- [WHAT YOU WILL DO]: The data below is to be written out exactly, with no pictures.

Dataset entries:
○ ○ ○ ○ ○ ○ ○

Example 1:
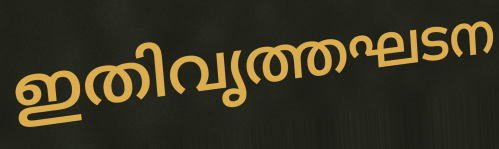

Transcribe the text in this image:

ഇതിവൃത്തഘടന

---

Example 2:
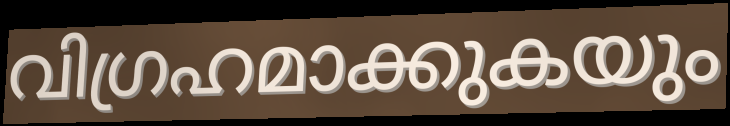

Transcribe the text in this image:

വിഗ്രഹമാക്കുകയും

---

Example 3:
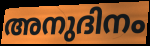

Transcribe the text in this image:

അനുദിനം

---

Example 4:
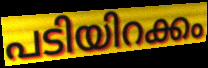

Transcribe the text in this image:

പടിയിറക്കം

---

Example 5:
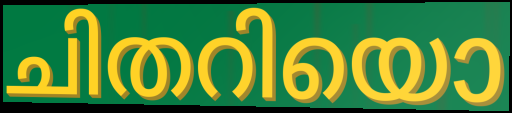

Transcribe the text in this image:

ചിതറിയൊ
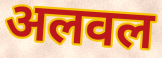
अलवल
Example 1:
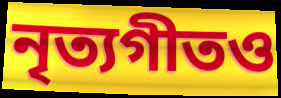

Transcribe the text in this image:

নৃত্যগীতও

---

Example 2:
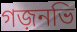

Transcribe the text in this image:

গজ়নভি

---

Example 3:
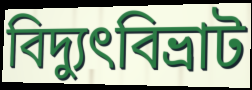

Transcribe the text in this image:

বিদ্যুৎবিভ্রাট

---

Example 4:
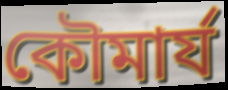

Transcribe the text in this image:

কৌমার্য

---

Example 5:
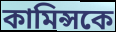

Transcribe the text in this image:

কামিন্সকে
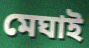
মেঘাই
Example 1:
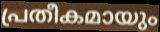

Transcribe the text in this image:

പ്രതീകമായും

○ ○ ○ ○ ○ ○ ○

- [ANSWER TO THIS PROBLEM]:
Example 1:

Transcribe the text in this image:

ഇതിവൃത്തഘടന

---

Example 2:

Transcribe the text in this image:

വിഗ്രഹമാക്കുകയും

---

Example 3:

Transcribe the text in this image:

അനുദിനം

---

Example 4:

Transcribe the text in this image:

പടിയിറക്കം

---

Example 5:

Transcribe the text in this image:

ചിതറിയൊ
अलवल
Example 1:

Transcribe the text in this image:

নৃত্যগীতও

---

Example 2:

Transcribe the text in this image:

গজ়নভি

---

Example 3:

Transcribe the text in this image:

বিদ্যুৎবিভ্রাট

---

Example 4:

Transcribe the text in this image:

কৌমার্য

---

Example 5:

Transcribe the text in this image:

কামিন্সকে
মেঘাই
Example 1:

Transcribe the text in this image:

പ്രതീകമായും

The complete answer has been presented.